Intriga-nos no título, porém, a expressão “& ainda é”. Qual o por quê disso? O que continua sendo em João e Maria? O que aproxima e distancia a história europeia do século XIX dos irmãos Grimm do atual momento brasileiro?
A história original de João e Maria remonta à dureza da vida na Idade Média. Por motivo da fome e da constante falta de comida, o assassinato de crianças era uma prática comum no Medievo. Nessa história os irmãos são deixados pelos pais na floresta para que morram ou sumam, porque não podem ser por eles alimentados.

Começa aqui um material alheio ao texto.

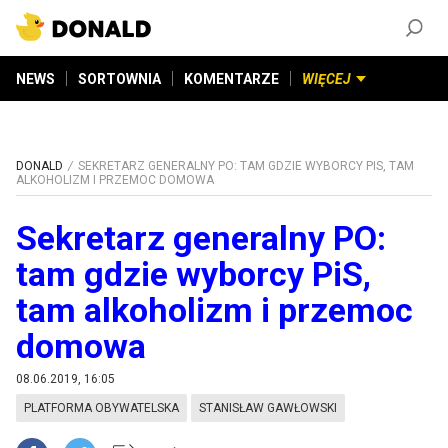
ZAŁÓŻ KONTO
©
2026
DONALD.PL
Wszelkie prawa zastrzeżone
NEWS
SORTOWNIA
KOMENTARZE
WIĘCEJ
DONALD
SEKRETARZ GENERALNY PO: TAM GDZIE WYBORCY PIS, TAM
ALKOHOLIZM I PRZEMOC DOMOWA
Sekretarz generalny PO:
tam gdzie wyborcy PiS,
tam alkoholizm i przemoc
domowa
08.06.2019, 16:05
PLATFORMA OBYWATELSKA
STANISŁAW GAWŁOWSKI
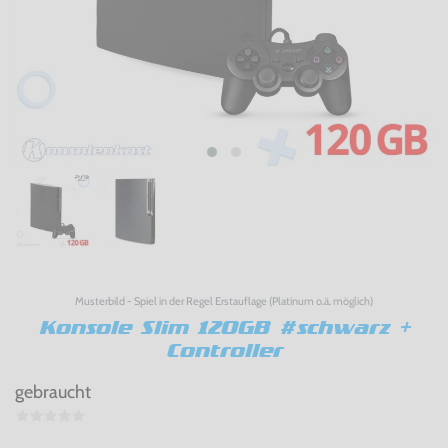
Musterbild - Spiel in der Regel Erstauflage (Platinum o.ä. möglich)
Konsole Slim 120GB #schwarz +
Controller
gebraucht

Panelas vazias lá e barrigas famintas aqui. Ficção e realidade se misturam no complexo e atual vasilhame histórico do Teatro Ruante que aponta que, como na Idade Média, o maior poder de compra continua sendo das classes socialmente privilegiadas. A manutenção do capitalismo, e consequentemente da fome, é um dos sintomas da doença do capital que segue até o nosso tempo. O/A “Coisa”, como é cantado pelos artistas ruantes, persiste em explorar a mão de obra dos pobres “João e Maria” que trabalham em troca de migalhas insuficientes para encher “seus barrigões”. Política, teatro, música e brincadeiras populares se misturam dialeticamente na encenação de Adailtom Alves para, além de nos divertir, nos fazer pensar e compartilhar sobre essas e outras questões sócio-políticas da atualidade brasileira. João, Maria, Isabela, José, Antonieta, Nazaré, Expedito, Jacinto, Joana, Ubiraci e tantos outros brasileiros batem as panelas de fome enquanto ouvimos ressoar ainda as panelas do Fora Dilma. Contudo, não se ouve nada das ricas panelas do “Coisa/Temer”. A fome persiste e gruda, enquanto a democracia voa para longe. E crianças e pensamentos continuam a serem exterminados a todo momento, espelhando-se no ocorrido da floresta dos irmãos Grimm.
Corolário: um espetáculo com temperos e aromas diversos para ser visto, ouvido, cantado e dançado no espaço da democracia por todos aqueles e aquelas que querem se emocionar enquanto desfrutam de ideias construídas artisticamente por meio de fragmentos narrativos históricos e contemporâneos à luz da tolerância e da diversidade.